WHAT YOU NEED TO DO >>
Of the entries below, copy only those lines that contain the word "yards".
***
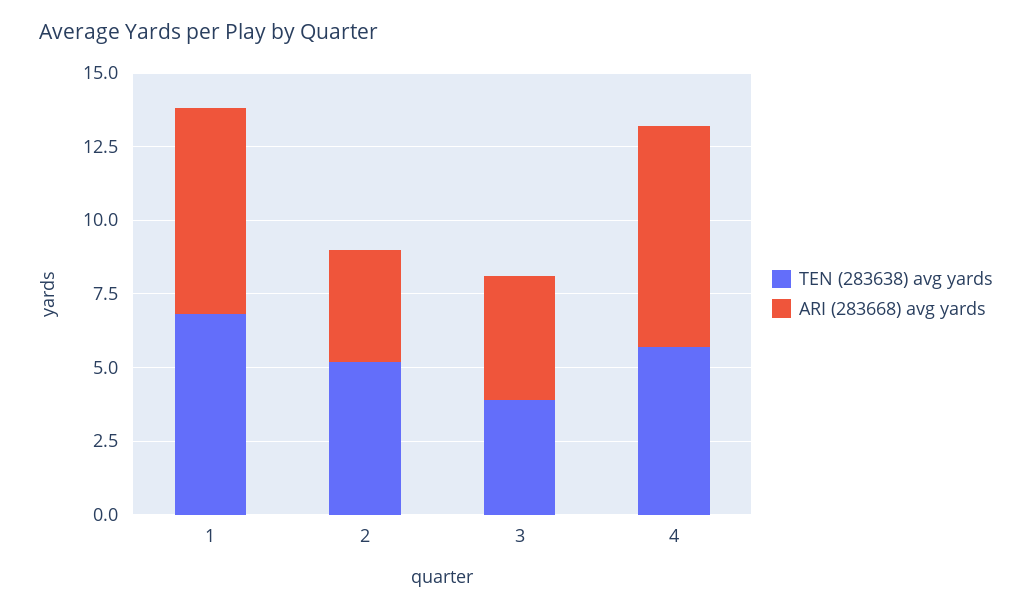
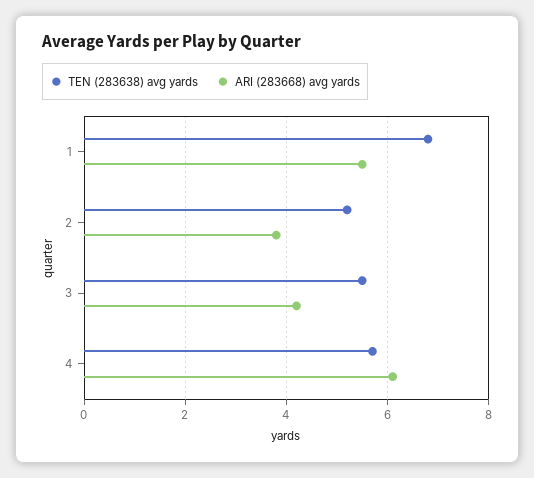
ARI (283668) avg yards, 1: 7 -> 5.5
TEN (283638) avg yards, 3: 4 -> 5.5
ARI (283668) avg yards, 4: 7.5 -> 6

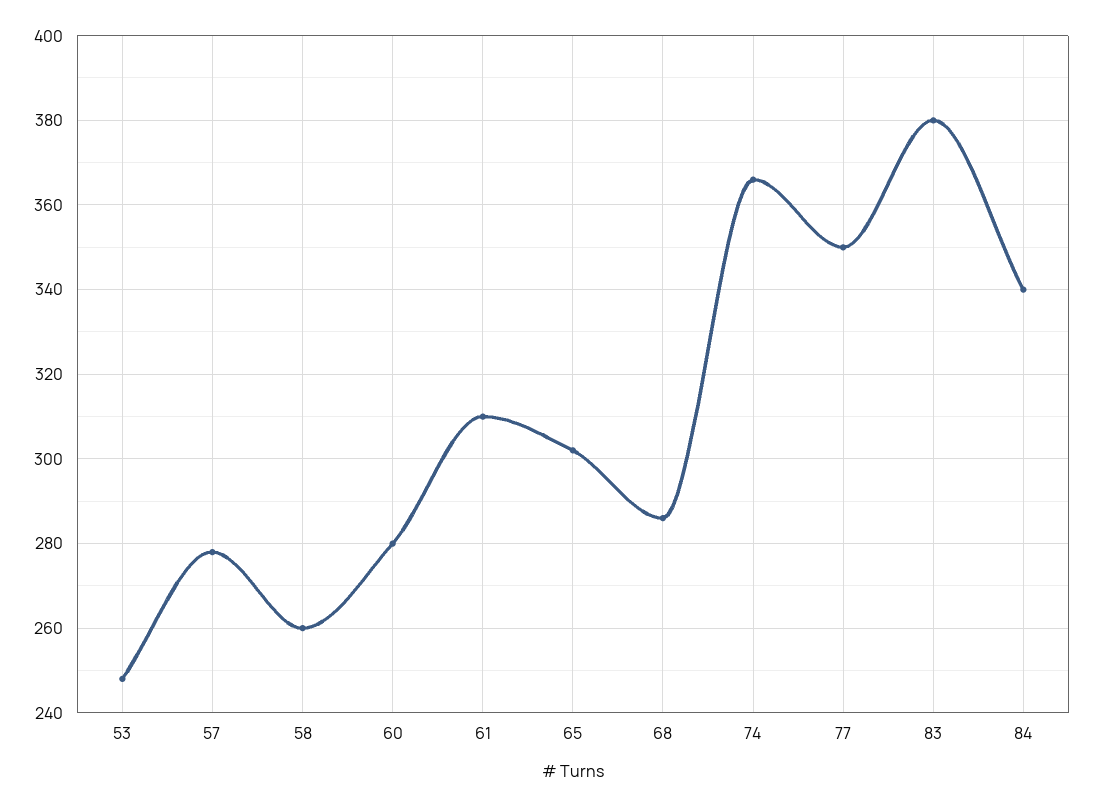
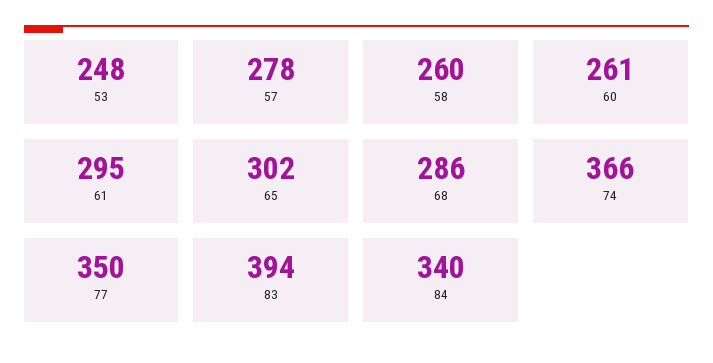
60: 280 -> 261
61: 310 -> 295
83: 380 -> 394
***
THE ANSWER >>
ARI (283668) avg yards, 1: 7 -> 5.5
TEN (283638) avg yards, 3: 4 -> 5.5
ARI (283668) avg yards, 4: 7.5 -> 6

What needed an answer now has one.